# [Questions to answer]
a – In the immunotherapy excerpt, which two predictor variables did the final step of the stepwise regression retain?
b – Continue the immunotherapy excerpt, starting right after its last sentence.

Figure 2 Measurements of serum immunoglobulin level. Artemisia-sIgE (A) and Artemisia-sIgG4 (C) in the sera of responders and non-responders before and after 1-year allergen immunotherapy (AIT) were measured as described in the Methods section. Receiver-operator characteristic (ROC) curve of Artemisia-sIgE (B) and Artemisia-sIgG4 (D) in the sera of responders and non-responders. n.s., not significant.

Stepwise Regression Analysis

A stepwise regression analysis, with AIT results as the dependent variable and changes of those allergic rhinitis-relevant parameters listed in Table 1 as the independent variables, was performed to identify which rhinitis-relevant parameters explained the most variability in AIT results. As shown in Table 2, the final step of the regression analyses retained two of the eight predictor variables: sneeze and nasal congestion. Taken together, these two variables explained approximately 84.1% of the variability in AIT results.

TABLE 2

Table 2 Regression statistics for a stepwise regression of allergic rhinitis-relevant predictors on allergen immunotherapy (AIT) results, final model.

Characteristics of Serum Proteins by Quantitative LC-MS/MS

To identify potential biomarkers, proteomics of 10 AIT responders and 10 non-responders before and after 1-year AIT were compared. The unimodal distributions of the ratios of sample to mixture suggested no obvious degradation in serum samples (Figure 3B). Principal-component analysis clearly separated the serum samples before and after 1-year treatment in non-responder cohort and responder cohort based on TMT global data, and no batch effects were observed (Figures 3C, D). Among 573 proteins evaluated, 47 proteins were differentially expressed before and after 1-year AIT in responders and 143 proteins were identified expressed differentially in non-responders (Figures 3E, F and Supplementary Table S1) by differential analysis with P-adjust value < 0.05. The biological processes associated with those proteins were shown in Figures 2G, H. 13 proteins were found to have statistical difference in expression level after 1-year therapy in AIT responder cohort (P values less than 0.01) (Table 3 and Figure 3A), while in non-responders their level remained unchanged. Based on their association with allergy and the protein fold change (more than 1.1 or less than 0.9) between ATI responders and non-responders, four potential genes (MUC5B, LBP, C4BPB, LTA₄H) were identified as potential biomarkers that indicate an effective AIT. Of the four proteins, MUC5B displayed a low level of expression, while the other three (LBP, C4BPB, LTA₄H) showed high serum levels in the AIT responders after 1-year treatment as compared with the levels before the treatment (Figure 4).

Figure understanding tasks
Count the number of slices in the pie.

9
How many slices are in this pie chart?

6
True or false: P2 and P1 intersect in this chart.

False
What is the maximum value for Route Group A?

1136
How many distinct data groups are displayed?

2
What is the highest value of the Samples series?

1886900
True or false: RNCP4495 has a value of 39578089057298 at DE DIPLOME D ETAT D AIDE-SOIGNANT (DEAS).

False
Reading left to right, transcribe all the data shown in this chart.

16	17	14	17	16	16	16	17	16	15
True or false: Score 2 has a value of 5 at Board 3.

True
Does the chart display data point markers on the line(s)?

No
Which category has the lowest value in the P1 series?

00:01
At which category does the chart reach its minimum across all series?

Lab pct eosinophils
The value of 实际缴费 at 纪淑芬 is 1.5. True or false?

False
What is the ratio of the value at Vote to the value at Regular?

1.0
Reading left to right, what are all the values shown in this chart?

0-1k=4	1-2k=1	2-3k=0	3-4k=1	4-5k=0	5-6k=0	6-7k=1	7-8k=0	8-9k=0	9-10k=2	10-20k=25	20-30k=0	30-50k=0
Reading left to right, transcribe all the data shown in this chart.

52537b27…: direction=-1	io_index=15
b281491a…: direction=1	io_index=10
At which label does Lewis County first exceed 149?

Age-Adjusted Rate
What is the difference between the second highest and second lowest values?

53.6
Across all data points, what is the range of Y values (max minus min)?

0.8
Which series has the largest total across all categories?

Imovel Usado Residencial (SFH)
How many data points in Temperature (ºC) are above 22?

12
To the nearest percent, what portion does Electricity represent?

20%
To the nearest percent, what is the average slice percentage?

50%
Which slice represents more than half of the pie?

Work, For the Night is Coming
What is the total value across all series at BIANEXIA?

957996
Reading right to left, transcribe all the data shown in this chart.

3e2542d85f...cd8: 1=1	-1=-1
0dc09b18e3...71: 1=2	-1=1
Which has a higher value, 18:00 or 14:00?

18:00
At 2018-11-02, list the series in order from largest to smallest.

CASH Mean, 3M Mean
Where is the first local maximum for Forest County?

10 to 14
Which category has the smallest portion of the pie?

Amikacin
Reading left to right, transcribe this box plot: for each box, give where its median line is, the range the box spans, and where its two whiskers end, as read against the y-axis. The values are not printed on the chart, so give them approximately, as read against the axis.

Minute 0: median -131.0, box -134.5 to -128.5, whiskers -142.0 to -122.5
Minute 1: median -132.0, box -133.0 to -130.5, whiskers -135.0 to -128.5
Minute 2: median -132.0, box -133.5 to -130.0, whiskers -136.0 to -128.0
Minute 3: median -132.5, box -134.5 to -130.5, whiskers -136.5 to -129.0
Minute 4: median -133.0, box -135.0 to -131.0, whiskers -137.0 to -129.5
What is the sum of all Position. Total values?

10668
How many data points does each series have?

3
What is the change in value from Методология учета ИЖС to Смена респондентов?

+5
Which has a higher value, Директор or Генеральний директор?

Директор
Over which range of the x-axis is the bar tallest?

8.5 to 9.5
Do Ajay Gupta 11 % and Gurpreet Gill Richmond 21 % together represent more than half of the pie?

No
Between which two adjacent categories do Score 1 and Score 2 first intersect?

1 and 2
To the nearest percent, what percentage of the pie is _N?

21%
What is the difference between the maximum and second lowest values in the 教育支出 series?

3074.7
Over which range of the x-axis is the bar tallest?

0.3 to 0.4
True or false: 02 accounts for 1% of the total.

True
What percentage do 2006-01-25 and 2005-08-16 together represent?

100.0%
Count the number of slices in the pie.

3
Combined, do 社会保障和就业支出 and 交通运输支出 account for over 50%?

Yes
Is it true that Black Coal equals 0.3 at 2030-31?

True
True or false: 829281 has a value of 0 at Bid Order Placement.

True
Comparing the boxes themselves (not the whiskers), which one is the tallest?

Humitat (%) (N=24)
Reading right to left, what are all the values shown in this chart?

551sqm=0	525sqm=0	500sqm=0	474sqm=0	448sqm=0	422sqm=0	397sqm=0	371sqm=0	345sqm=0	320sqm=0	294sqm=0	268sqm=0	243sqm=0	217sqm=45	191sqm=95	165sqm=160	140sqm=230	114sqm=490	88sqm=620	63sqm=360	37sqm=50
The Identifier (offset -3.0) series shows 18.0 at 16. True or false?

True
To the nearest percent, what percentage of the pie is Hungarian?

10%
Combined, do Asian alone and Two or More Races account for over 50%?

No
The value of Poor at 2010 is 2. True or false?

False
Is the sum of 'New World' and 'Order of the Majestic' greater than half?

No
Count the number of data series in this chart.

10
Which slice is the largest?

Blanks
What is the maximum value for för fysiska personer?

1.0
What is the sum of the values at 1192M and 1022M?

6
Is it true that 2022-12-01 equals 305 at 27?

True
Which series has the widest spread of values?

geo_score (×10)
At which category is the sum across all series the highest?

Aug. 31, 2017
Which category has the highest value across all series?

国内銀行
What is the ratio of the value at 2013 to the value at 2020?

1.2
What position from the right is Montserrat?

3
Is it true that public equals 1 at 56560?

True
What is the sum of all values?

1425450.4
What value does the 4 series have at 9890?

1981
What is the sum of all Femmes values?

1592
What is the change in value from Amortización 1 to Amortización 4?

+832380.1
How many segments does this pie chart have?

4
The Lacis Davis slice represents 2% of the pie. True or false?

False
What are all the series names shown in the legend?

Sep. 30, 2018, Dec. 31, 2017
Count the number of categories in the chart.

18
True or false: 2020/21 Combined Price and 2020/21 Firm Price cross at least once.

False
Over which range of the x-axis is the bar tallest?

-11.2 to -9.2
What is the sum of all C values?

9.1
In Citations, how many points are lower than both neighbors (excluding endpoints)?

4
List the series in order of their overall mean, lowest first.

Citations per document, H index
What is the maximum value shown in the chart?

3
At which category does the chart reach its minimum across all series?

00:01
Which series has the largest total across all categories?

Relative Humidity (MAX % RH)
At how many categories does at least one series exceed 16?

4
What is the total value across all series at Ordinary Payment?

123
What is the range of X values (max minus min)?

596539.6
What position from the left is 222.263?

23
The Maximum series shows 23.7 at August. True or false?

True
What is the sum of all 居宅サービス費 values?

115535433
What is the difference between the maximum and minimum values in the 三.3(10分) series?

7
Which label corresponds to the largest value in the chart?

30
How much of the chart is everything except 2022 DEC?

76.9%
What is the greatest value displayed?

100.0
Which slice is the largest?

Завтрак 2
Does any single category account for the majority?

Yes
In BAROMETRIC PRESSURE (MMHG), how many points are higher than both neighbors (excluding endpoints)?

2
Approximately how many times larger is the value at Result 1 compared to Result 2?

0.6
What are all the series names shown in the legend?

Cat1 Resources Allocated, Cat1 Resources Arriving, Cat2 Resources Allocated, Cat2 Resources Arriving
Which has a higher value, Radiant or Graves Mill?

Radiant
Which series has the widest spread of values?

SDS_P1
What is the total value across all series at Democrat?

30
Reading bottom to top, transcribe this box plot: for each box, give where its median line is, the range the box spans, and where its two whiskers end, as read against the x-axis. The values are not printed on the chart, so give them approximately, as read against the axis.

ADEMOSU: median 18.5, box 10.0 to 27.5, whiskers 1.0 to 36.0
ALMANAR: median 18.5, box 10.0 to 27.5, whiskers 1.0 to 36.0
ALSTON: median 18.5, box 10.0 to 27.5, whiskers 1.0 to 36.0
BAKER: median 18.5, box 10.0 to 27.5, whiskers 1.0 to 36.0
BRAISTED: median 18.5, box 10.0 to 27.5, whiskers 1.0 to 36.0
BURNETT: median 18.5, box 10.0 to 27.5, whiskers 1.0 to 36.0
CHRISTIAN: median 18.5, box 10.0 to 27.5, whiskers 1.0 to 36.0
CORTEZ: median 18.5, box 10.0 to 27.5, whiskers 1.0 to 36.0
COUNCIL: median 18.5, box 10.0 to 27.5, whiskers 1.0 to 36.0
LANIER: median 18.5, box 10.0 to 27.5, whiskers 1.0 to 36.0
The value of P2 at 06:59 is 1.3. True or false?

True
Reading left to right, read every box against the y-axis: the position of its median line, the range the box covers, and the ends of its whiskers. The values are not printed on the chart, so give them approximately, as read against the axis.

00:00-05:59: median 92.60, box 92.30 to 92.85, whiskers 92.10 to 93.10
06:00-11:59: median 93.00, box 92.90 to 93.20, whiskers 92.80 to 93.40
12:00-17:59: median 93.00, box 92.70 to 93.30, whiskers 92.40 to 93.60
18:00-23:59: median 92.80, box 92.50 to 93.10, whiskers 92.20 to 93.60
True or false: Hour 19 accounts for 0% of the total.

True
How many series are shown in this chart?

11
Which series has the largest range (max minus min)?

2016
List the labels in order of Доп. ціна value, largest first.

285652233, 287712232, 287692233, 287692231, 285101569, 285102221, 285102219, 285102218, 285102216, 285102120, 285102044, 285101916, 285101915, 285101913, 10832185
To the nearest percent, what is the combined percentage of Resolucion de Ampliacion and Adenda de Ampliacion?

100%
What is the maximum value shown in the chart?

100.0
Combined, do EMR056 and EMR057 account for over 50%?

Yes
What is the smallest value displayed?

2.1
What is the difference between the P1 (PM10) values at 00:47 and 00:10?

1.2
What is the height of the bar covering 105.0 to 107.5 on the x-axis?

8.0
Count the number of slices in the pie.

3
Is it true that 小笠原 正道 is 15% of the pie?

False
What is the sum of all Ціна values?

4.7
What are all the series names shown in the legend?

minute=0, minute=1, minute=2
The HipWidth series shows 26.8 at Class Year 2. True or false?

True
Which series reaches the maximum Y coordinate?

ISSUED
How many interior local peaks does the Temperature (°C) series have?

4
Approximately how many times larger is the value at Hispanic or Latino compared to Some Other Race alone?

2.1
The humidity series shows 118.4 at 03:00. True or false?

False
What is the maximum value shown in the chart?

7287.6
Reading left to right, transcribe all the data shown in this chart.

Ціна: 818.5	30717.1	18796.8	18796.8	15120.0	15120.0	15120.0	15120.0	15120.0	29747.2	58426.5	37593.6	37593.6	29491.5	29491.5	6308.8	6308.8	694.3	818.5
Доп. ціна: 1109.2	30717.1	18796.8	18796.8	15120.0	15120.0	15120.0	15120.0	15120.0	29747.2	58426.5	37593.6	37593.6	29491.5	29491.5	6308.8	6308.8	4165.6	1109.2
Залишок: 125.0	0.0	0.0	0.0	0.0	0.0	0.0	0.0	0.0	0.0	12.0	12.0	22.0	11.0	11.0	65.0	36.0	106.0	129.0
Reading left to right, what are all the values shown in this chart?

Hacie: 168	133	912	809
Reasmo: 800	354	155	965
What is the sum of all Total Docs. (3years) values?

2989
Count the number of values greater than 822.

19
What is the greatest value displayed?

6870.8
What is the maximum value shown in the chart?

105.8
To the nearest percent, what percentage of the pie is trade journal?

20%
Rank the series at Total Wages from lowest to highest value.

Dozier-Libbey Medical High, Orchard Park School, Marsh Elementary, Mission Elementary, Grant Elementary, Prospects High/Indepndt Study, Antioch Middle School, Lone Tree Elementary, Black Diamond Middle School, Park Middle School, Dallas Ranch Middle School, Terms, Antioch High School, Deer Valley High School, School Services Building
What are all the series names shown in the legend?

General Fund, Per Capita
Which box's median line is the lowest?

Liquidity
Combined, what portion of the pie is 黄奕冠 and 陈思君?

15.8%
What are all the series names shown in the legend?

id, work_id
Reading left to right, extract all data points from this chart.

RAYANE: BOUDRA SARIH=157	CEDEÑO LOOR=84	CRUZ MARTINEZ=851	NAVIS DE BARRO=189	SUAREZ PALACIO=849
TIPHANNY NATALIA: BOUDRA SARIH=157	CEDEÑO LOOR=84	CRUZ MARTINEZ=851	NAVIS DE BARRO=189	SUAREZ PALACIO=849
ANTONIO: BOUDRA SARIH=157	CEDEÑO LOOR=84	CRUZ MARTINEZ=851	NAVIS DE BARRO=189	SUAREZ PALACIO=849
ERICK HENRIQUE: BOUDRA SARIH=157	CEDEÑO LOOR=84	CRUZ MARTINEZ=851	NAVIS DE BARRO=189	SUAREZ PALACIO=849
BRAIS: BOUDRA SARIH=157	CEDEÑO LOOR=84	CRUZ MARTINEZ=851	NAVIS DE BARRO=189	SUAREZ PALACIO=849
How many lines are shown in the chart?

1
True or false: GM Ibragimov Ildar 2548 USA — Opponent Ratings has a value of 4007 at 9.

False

# [Exercise answers]
a – Sneeze and nasal congestion.

b –
FIGURE 3

Figure 3 Characterization of serum proteins using quantitative MS. (A) Venn diagram depicts the overlap between proteins with no difference in expression of non-responders and differentially expressed proteins of responders after 1-year therapy. (B) The unimodal distributions of the ratios of samples to the internal reference. Principal-component analysis of serum proteins before and after 1-year allergen immunotherapy (AIT) in non-responder cohort (C) and responder cohort (D) based on tandem mass tags (TMT) global data. The heat map and Gene Ontology biological processes enrichment of the significantly differentially expressed proteins (P-adjusted < 0.05, t test) in AIT non-responders (E, G) and responders (F, H) after 1-year therapy. *W_Q: non-responder, before AIT; W_H: non-responder, after AIT; Y_Q: responder, before AIT; Y_H: responder, after AIT.

TABLE 3

Table 3 Serum proteins with significant change of expression levels after 1-year treatment.

FIGURE 4

Figure 4 Expression level of potential biomarkers (MUC5B, LBP, C4BPB and LTA₄H) of allergen immunotherapy (AIT) efficacy identified by MS-based proteomics in AIT responder cohort.

Validation of LC-MS/MS Data by ELISA

To evaluate the diagnostic value of the candidate four proteins, we measured their expression levels in 30 AIT responders and 15 AIT non-responders (Table 1), which were also included in the quantitative MS. The clinical responses of AIT responders and non-responders were not statistically different before AIT, enabling to control many potential confounders. Among the four candidate proteins, only LTA₄H showed were consistent results with the proteomics data (Figure 5). The LTA₄H level in the responders increased significantly (mean 1.802 ng/ml, P<0.001) after 1-year therapy, while that of non-responders remained unchanged (Figures 5A, B). Furthermore, we applied the ROC curve to determine the accuracy of using LTA₄H as a potential biomarker in our specimen. The assessment of LTA₄H generated an AUC value of 0.844 (95% confidence interval: 0.727 to 0.962; P< 0.05) in distinguishing responders from the non-responders (Figure 5C). The AUC value of LTA₄H was larger than those of Artemisia-sIgE and Artemisia-sIgG4, indicating that LTA₄H might be superior as biomarker to Artemisia-sIgE and Artemisia-sIgG4 in predicting response after 1 year of AIT. These findings imply that the serum LTA₄H might be potentially useful in estimating the efficiency of AIT.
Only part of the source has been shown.